STUDY MATERIAL:
-=-=-=-=-
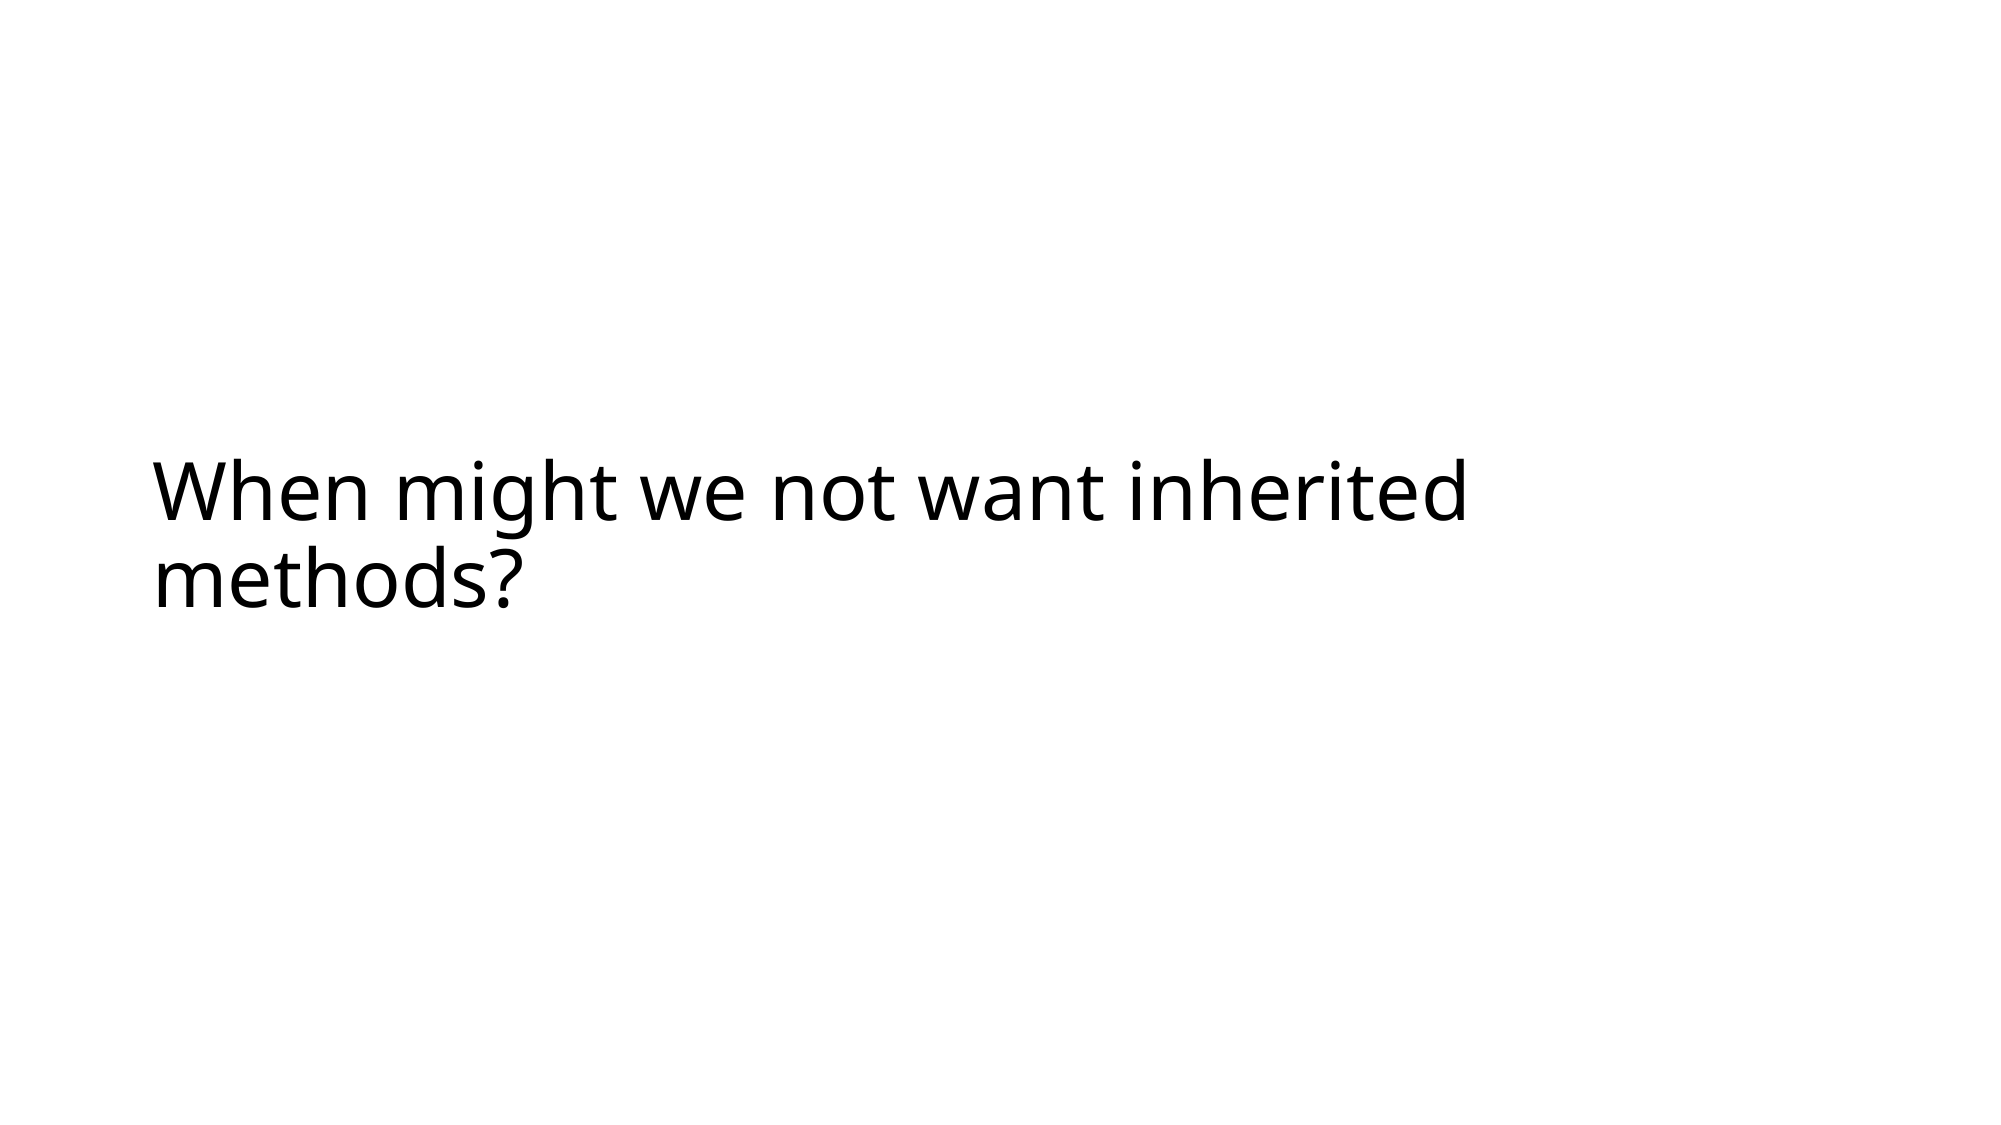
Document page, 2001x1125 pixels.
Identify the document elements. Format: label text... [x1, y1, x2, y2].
-=-=-=-=-
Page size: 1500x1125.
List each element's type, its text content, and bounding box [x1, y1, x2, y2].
-=-=-=-=-
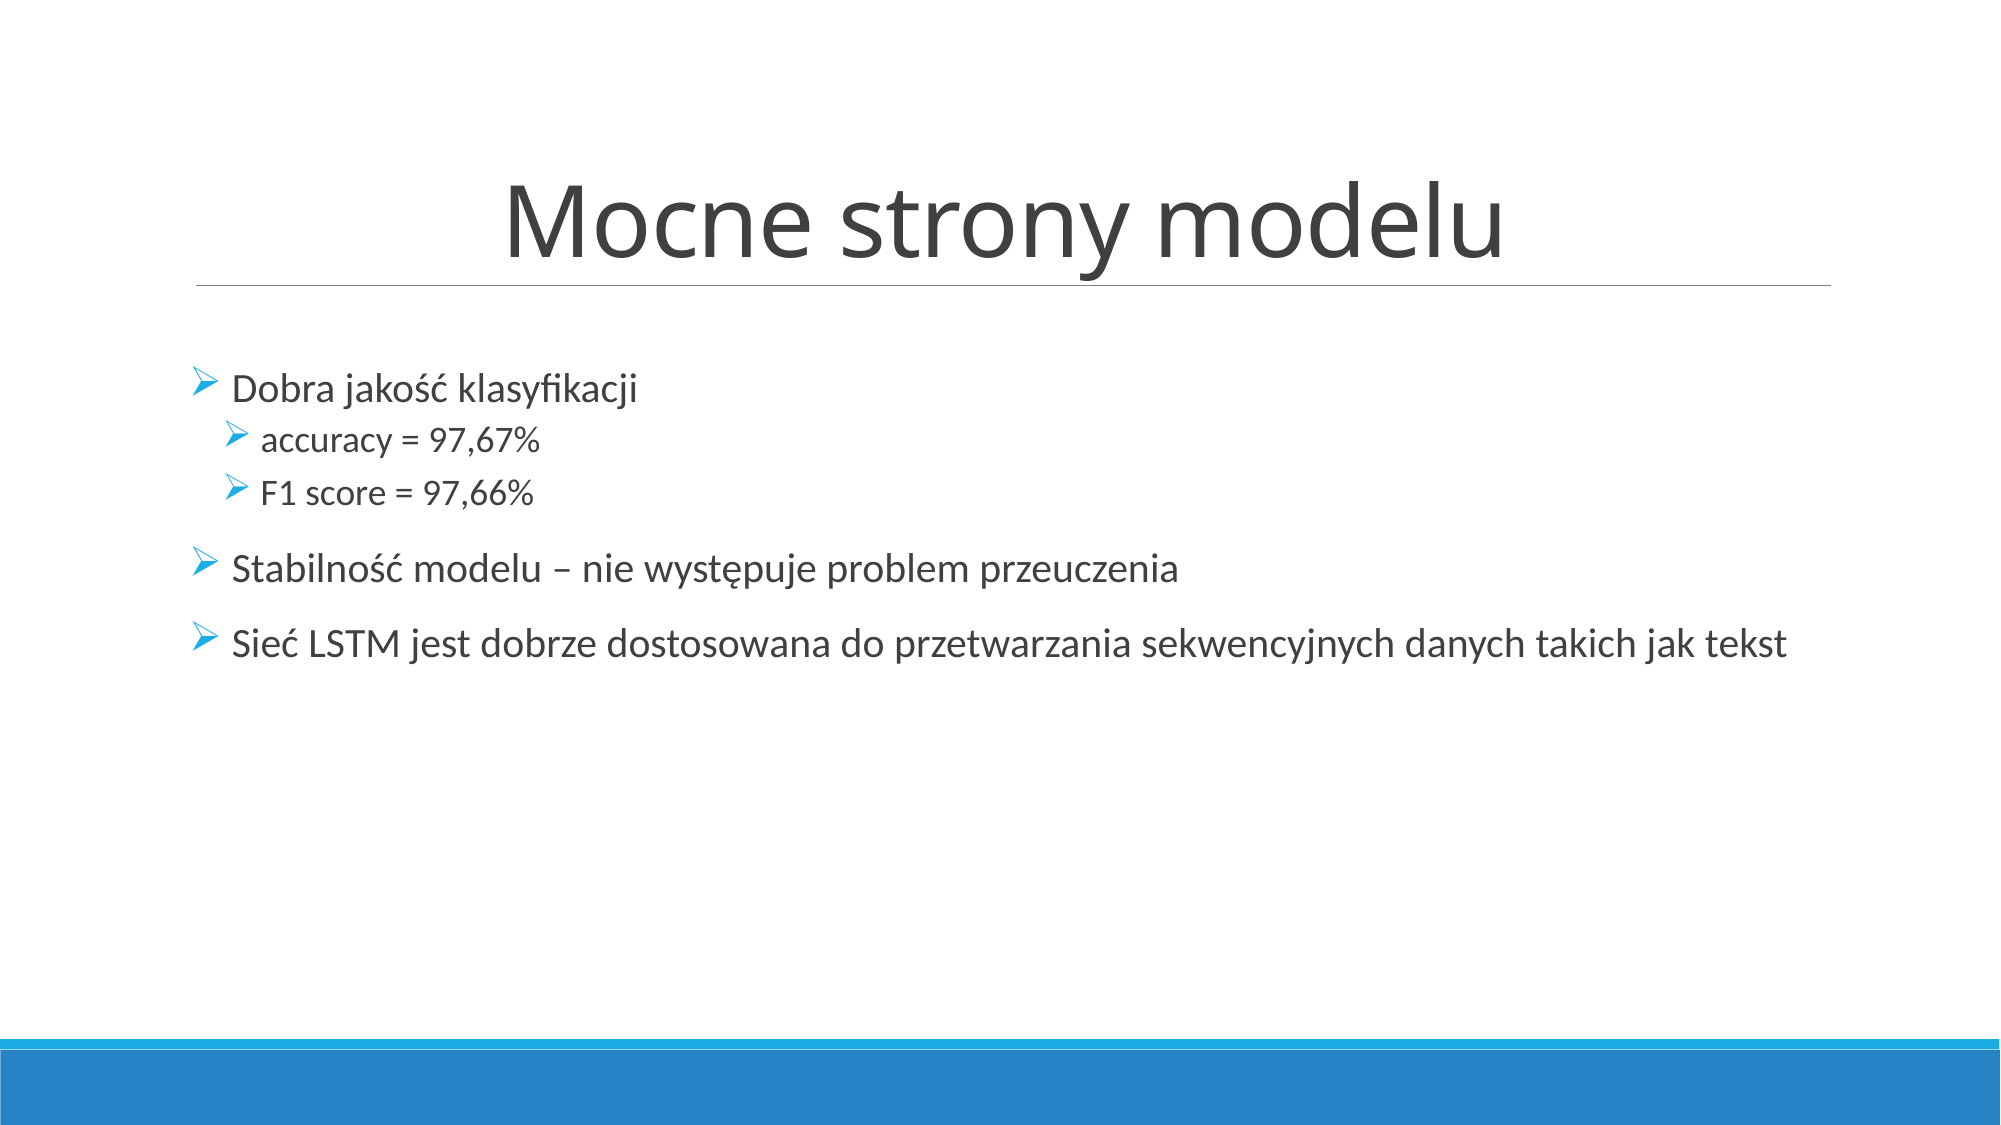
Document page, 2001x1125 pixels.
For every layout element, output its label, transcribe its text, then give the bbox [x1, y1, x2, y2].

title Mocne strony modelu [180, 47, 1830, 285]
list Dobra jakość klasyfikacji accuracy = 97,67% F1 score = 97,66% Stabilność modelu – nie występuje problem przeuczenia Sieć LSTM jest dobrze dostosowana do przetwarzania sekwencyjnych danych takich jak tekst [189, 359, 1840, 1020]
-=-=-=-=-
Within the listing above, give again exactly every line from the line with "Page size: 1500x1125." through the line with "List each element's", both included, and no other line.

EXPECTED OUTPUT:
Page size: 1500x1125.
List each element's type, its text content, and bounding box [x1, y1, x2, y2].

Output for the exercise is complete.